Please write out the line containing "hfov_deg: 46.8" and each line after it through the end of the data, exactly, and nothing else.

□ □ □ □ □

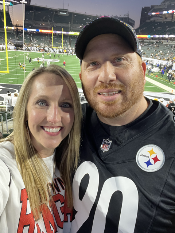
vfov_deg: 60.0
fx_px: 202
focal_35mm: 30
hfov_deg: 46.8
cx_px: 88
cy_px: 116
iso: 125
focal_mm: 2.71
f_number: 2.2
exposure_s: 1/49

□ □ □ □ □

*Answer to this exercise*.
hfov_deg: 46.8
cx_px: 88
cy_px: 116
iso: 125
focal_mm: 2.71
f_number: 2.2
exposure_s: 1/49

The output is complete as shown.